# [DATASET RECORDS]
┄┄┄┄┄┄┄┄┄┄┄┄┄┄┄┄┄┄┄┄

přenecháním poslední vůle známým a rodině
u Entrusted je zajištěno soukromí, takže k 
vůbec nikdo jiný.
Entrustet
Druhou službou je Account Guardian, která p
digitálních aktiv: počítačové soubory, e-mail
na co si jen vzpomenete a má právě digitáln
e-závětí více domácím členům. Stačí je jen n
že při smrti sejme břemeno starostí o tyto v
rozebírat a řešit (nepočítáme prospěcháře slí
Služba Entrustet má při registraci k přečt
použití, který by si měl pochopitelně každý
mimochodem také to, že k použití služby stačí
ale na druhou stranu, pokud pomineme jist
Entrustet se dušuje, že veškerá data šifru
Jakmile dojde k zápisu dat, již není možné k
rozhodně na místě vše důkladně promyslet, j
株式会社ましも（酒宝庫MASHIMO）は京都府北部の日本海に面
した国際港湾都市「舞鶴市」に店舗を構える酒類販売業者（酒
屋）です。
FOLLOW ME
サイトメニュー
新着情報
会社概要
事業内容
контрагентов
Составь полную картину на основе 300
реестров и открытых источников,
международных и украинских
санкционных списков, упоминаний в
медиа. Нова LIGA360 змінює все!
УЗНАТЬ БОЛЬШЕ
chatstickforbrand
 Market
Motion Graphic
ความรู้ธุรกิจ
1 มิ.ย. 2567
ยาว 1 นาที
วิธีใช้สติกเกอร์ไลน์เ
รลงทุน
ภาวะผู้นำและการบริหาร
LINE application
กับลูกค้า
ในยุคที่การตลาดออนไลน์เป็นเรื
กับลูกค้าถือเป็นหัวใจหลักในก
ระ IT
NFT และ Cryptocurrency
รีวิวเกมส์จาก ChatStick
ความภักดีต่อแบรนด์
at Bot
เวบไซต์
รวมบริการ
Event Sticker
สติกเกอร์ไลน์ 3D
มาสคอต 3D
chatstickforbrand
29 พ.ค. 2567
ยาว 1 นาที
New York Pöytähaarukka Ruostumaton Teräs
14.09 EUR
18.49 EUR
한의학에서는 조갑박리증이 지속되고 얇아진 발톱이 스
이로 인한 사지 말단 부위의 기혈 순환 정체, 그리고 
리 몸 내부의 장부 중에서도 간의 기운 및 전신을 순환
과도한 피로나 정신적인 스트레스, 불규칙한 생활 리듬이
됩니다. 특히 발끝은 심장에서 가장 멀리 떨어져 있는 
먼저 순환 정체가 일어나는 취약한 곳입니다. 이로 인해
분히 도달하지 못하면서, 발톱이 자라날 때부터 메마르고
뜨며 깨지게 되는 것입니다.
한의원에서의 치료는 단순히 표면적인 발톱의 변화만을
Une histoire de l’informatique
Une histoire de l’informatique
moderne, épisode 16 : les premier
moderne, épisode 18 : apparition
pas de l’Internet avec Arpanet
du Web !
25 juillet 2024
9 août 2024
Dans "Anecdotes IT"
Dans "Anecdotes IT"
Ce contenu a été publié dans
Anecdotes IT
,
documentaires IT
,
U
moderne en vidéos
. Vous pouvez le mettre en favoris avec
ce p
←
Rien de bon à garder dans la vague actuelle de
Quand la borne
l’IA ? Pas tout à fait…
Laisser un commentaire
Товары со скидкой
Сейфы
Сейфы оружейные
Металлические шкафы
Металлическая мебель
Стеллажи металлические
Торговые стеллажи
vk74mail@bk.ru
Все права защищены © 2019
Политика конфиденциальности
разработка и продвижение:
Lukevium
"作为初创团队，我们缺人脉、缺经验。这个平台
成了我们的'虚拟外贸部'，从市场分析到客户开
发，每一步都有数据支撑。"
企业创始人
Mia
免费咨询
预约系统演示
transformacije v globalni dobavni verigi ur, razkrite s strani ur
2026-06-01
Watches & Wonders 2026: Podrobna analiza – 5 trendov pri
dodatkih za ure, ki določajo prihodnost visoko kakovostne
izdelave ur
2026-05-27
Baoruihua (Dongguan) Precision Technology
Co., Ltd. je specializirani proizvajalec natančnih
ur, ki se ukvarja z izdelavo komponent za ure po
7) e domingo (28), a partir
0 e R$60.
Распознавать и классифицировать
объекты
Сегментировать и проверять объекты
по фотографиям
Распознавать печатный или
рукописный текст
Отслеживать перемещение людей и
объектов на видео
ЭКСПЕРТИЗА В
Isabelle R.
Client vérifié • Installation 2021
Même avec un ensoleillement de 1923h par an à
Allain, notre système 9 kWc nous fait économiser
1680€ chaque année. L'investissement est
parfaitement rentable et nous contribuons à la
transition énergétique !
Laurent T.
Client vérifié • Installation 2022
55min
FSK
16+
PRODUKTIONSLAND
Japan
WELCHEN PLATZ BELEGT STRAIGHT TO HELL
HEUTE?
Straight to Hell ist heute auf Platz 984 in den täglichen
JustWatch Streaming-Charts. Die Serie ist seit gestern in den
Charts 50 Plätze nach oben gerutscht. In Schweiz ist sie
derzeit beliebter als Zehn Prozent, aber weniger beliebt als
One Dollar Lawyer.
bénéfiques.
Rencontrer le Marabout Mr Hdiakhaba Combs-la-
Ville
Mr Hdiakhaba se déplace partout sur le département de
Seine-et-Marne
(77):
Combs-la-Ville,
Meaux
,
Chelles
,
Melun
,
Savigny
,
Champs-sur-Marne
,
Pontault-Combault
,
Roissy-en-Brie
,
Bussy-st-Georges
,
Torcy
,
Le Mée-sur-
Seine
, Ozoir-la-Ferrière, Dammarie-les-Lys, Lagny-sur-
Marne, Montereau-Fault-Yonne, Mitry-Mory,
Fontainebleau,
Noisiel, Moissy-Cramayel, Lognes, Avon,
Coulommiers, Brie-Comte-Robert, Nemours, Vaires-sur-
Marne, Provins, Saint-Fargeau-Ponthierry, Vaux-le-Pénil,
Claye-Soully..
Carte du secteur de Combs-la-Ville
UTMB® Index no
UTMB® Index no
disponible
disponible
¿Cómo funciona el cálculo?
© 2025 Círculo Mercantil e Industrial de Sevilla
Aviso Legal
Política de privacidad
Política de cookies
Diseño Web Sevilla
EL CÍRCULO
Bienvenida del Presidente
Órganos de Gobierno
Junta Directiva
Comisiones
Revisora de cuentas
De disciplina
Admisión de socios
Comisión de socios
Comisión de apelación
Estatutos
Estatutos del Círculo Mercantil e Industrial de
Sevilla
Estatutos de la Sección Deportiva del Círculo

┄┄┄┄┄┄┄┄┄┄┄┄┄┄┄┄┄┄┄┄

For every line above that holds the word "Ville", report the whole line.

Ville
Combs-la-Ville,
Carte du secteur de Combs-la-Ville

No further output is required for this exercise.